Dans le même temps, le porte-parole du ministère sud-africain du développement des petites entreprises, Cornelius Monama, a déclaré que l'AGOA offrait une excellente occasion de promouvoir les entrepreneurs émergents et les petites et moyennes entreprises (PME).
Les échanges commerciaux dans le cadre de l'AGOA ont représenté environ 21 % des exportations totales de l'Afrique du Sud vers les États-Unis en 2022. La valeur des exportations sud-africaines vers les États-Unis dans le cadre de l'AGOA a augmenté, passant de 2 milliards de dollars en 2021 à 3 milliards de dollars en 2022", a-t-il déclaré.

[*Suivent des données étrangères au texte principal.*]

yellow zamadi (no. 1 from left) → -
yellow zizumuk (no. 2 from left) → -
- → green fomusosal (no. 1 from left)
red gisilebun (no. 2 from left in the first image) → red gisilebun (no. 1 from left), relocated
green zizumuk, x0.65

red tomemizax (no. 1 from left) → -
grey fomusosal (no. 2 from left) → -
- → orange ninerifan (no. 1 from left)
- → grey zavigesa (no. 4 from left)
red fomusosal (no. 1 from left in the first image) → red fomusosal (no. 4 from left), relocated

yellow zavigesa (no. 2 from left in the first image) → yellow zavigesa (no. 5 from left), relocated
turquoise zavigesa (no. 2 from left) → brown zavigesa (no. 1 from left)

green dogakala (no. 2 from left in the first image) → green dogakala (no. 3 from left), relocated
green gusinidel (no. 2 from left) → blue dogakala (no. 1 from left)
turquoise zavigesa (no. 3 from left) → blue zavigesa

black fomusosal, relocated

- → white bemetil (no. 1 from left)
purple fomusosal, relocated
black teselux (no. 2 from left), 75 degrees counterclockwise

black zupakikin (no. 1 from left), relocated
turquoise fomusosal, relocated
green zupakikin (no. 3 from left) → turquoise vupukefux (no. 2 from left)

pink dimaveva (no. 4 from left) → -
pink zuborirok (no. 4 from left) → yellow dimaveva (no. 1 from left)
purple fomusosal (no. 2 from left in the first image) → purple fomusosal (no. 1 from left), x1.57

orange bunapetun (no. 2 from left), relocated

Pendant ce temps, Morongwe et Michelle s'efforcent de créer davantage d'opportunités et d'avoir un impact significatif sur leur société. Outre la sauvegarde de l'environnement naturel, les sœurs Mokone s'engagent également à renforcer les capacités des membres de leur communauté.
"Nous aimerions étendre notre empreinte au-delà des États-Unis. Nous voulons pénétrer de nouveaux marchés tels que l'Europe et les Émirats arabes unis. Nous prévoyons de créer 20 nouveaux emplois dans les deux ou trois prochaines années", conclut Michelle.